From 6dd381405309c47484bcab65b111a19de4838581 Mon Sep 17 00:00:00 2001
From: Oleg Goncharov <ogoncharov@nvidia.com>
Date: Sat, 24 Jan 2026 01:07:32 +0000
Subject: [PATCH 12/12] Fixed a typo

Signed-off-by: Oleg Goncharov <ogoncharov@nvidia.com>
---
 .../common/include/transformer_engine/cast.h           | 10 +++++-----
 1 file changed, 5 insertions(+), 5 deletions(-)

diff --git a/transformer_engine/common/include/transformer_engine/cast.h b/transformer_engine/common/include/transformer_engine/cast.h
index c786335f80..04712d3003 100644
--- a/transformer_engine/common/include/transformer_engine/cast.h
+++ b/transformer_engine/common/include/transformer_engine/cast.h
@@ -186,7 +186,7 @@ void nvte_quantize_dbias_dgelu(const NVTETensor input, const NVTETensor act_inpu
                                NVTETensor output, NVTETensor dbias, NVTETensor workspace,
                                cudaStream_t stream);
 
-/*! \brief Computes backward of GeLU operation on the gropued input, then casts to FP8/MXFP8.
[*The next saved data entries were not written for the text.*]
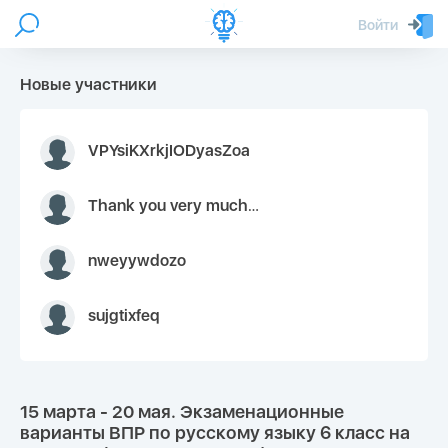
Войти
Новые участники
VPYsiKXrkjIODyasZoa
Thank you very much for your inquiry We appreciate you 9126052 https://youtube.com faceapple !
nweyywdozo
sujgtixfeq
15 марта - 20 мая. Экзаменационные
варианты ВПР по русскому языку 6 класс на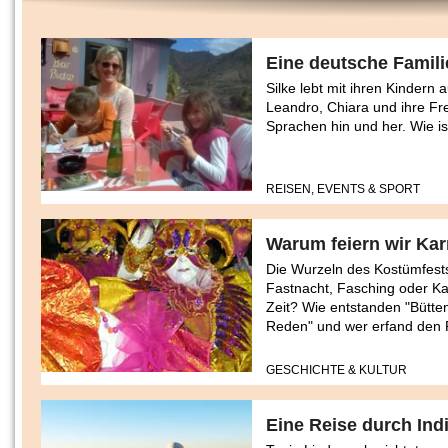
Eine deutsche Famili
Silke lebt mit ihren Kindern
Leandro, Chiara und ihre Fr
Sprachen hin und her. Wie is
REISEN, EVENTS & SPORT
Warum feiern wir Kar
Die Wurzeln des Kostümfests
Fastnacht, Fasching oder Kar
Zeit? Wie entstanden "Bütte
Reden" und wer erfand de
GESCHICHTE & KULTUR
Eine Reise durch Indi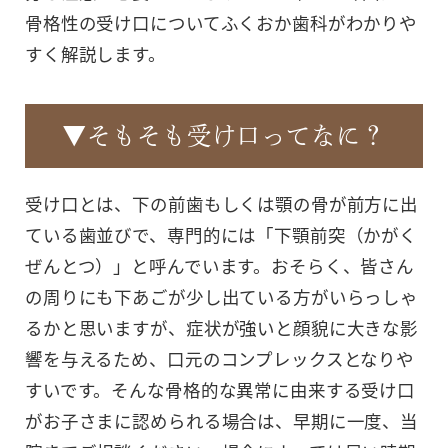
骨格性の受け口についてふくおか歯科がわかりや
すく解説します。
▼そもそも受け口ってなに？
受け口とは、下の前歯もしくは顎の骨が前方に出
ている歯並びで、専門的には「下顎前突（かがく
ぜんとつ）」と呼んでいます。おそらく、皆さん
の周りにも下あごが少し出ている方がいらっしゃ
るかと思いますが、症状が強いと顔貌に大きな影
響を与えるため、口元のコンプレックスとなりや
すいです。そんな骨格的な異常に由来する受け口
がお子さまに認められる場合は、早期に一度、当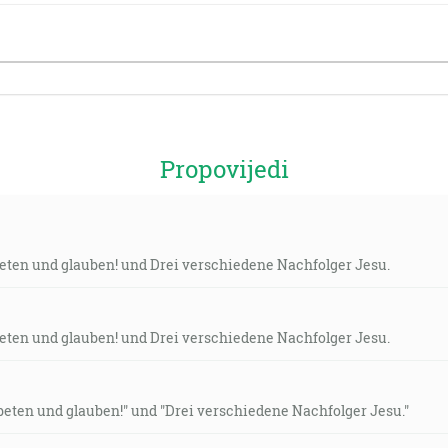
Propovijedi
eten und glauben! und Drei verschiedene Nachfolger Jesu.
eten und glauben! und Drei verschiedene Nachfolger Jesu.
eten und glauben!" und "Drei verschiedene Nachfolger Jesu."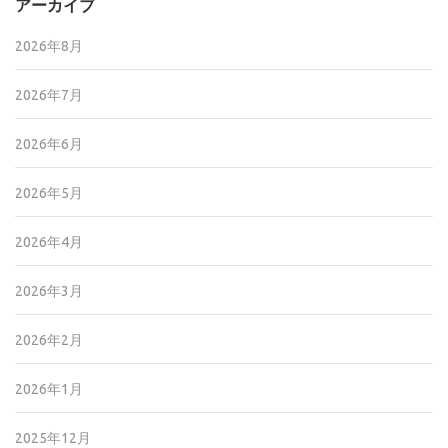
アーカイブ
2026年8月
2026年7月
2026年6月
2026年5月
2026年4月
2026年3月
2026年2月
2026年1月
2025年12月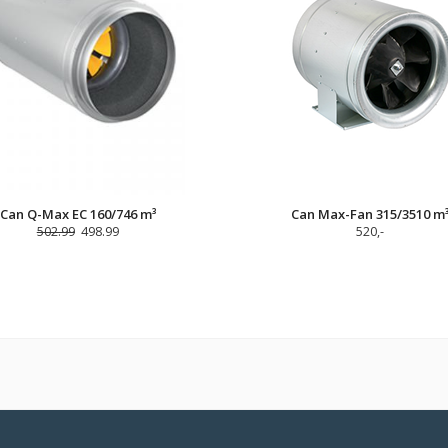
Can Q-Max EC 160/746 m³
Can Max-Fan 315/3510 m
502.99
498.99
520,-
+/*! \brief Computes backward of GeLU operation on the grouped input, then casts to FP8/MXFP8.
  *         Additionally, reduces the result of the GeLU backward along columns.
  *         If the scaling mode of the output grouped tensor is set to NVTE_MXFP8_1D_SCALING,
  *         the block quantization (MXFP8) of the specified shape of the block will be used.
@@ -232,7 +232,7 @@ void nvte_quantize_dbias_dsilu(const NVTETensor input, const NVTETensor act_inpu
                                NVTETensor output, NVTETensor dbias, NVTETensor workspace,
                                cudaStream_t stream);
 
-/*! \brief Computes backward of SiLU operation on the gropued input, then casts to FP8/MXFP8.
+/*! \brief Computes backward of SiLU operation on the grouped input, then casts to FP8/MXFP8.
  *         Additionally, reduces the result of the SiLU backward along columns.
  *         If the scaling mode of the output grouped tensor is set to NVTE_MXFP8_1D_SCALING,
  *         the block quantization (MXFP8) of the specified shape of the block will be used.
@@ -278,7 +278,7 @@ void nvte_quantize_dbias_drelu(const NVTETensor input, const NVTETensor act_inpu
                                NVTETensor output, NVTETensor dbias, NVTETensor workspace,
                                cudaStream_t stream);
 
-/*! \brief Computes backward of ReLU operation on the gropued input, then casts to FP8/MXFP8.
+/*! \brief Computes backward of ReLU operation on the grouped input, then casts to FP8/MXFP8.
  *         Additionally, reduces the result of the ReLU backward along columns.
  *         If the scaling mode of the output grouped tensor is set to NVTE_MXFP8_1D_SCALING,
  *         the block quantization (MXFP8) of the specified shape of the block will be used.
@@ -324,7 +324,7 @@ void nvte_quantize_dbias_dqgelu(const NVTETensor input, const NVTETensor act_inp
                                 NVTETensor output, NVTETensor dbias, NVTETensor workspace,
                                 cudaStream_t stream);
 
-/*! \brief Computes backward of Quick GeLU operation on the gropued input, then casts to FP8/MXFP8.
+/*! \brief Computes backward of Quick GeLU operation on the grouped input, then casts to FP8/MXFP8.
  *         Additionally, reduces the result of the Quick GeLU backward along columns.
  *         If the scaling mode of the output grouped tensor is set to NVTE_MXFP8_1D_SCALING,
  *         the block quantization (MXFP8) of the specified shape of the block will be used.
@@ -370,7 +370,7 @@ void nvte_quantize_dbias_dsrelu(const NVTETensor input, const NVTETensor act_inp
                                 NVTETensor output, NVTETensor dbias, NVTETensor workspace,
                                 cudaStream_t stream);
 
-/*! \brief Computes backward of Squared ReLU operation on the gropued input, then casts to FP8/MXFP8.
+/*! \brief Computes backward of Squared ReLU operation on the grouped input, then casts to FP8/MXFP8.
  *         Additionally, reduces the result of the Squared ReLU backward along columns.
  *         If the scaling mode of the output grouped tensor is set to NVTE_MXFP8_1D_SCALING,
  *         the block quantization (MXFP8) of the specified shape of the block will be used.